The required output is the line that contains "Exploit | 10%" and every line after it, each written out exactly, up to the end of the entries.

*** GIVEN RECORDS Section Begins ***

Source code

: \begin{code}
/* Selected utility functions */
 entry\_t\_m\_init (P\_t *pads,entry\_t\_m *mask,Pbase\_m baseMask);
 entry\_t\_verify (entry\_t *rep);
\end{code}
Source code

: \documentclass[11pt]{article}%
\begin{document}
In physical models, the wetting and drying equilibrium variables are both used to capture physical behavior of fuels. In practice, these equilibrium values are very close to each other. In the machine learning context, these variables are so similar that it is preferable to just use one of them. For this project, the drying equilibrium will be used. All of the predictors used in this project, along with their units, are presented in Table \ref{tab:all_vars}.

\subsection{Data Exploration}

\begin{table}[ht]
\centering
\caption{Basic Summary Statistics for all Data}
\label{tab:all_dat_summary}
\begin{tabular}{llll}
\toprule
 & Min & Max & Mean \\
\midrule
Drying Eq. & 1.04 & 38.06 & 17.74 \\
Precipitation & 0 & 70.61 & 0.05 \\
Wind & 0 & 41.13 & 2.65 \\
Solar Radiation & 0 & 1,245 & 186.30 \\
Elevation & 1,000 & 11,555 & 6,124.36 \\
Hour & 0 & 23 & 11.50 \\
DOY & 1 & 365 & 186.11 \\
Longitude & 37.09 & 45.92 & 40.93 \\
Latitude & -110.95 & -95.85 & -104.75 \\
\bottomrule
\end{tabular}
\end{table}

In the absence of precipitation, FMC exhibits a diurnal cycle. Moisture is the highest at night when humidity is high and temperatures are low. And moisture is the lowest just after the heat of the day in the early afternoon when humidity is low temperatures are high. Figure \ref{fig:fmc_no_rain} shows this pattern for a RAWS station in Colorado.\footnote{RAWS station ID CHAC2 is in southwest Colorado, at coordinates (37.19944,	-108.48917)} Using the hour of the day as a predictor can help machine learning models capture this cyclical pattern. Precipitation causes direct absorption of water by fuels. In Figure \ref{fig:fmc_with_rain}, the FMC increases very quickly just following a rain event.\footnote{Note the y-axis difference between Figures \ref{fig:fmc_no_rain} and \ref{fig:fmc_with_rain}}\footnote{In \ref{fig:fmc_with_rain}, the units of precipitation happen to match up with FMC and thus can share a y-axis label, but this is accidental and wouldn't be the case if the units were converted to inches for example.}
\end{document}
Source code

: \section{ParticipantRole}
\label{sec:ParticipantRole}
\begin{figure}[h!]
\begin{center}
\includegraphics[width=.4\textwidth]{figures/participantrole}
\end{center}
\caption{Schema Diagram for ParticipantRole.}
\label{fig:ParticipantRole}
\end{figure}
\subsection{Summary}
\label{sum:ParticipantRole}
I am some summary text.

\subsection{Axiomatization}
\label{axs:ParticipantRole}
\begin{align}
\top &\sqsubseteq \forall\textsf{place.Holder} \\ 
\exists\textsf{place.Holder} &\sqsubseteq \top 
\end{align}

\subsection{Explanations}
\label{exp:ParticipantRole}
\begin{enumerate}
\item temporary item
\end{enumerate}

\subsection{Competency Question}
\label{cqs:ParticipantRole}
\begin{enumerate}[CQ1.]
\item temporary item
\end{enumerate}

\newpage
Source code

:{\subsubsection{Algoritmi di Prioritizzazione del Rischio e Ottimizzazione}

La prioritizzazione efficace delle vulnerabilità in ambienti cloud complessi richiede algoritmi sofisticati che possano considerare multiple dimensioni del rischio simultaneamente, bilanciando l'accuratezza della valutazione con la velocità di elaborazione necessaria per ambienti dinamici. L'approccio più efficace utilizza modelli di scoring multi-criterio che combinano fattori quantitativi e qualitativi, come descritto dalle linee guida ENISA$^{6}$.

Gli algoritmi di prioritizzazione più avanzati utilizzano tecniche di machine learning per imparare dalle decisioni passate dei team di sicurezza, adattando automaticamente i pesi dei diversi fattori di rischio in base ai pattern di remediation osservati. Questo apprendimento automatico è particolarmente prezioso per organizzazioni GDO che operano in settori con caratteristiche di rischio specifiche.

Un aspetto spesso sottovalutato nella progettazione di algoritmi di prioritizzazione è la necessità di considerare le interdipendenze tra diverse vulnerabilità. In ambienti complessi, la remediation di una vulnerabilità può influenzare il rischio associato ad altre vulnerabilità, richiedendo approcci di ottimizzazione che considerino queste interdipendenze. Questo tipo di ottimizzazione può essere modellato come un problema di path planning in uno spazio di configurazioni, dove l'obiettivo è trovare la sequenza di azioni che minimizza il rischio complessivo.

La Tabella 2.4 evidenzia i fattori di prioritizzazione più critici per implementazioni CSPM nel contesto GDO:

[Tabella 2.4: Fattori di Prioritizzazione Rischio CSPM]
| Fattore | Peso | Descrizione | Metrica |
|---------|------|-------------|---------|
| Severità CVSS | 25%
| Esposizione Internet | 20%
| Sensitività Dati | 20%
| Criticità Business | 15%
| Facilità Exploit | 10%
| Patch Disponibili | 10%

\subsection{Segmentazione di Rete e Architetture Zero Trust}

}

*** GIVEN RECORDS Section Ends ***

**RESULT OF THE TASK**
| Facilità Exploit | 10%
| Patch Disponibili | 10%

\subsection{Segmentazione di Rete e Architetture Zero Trust}

}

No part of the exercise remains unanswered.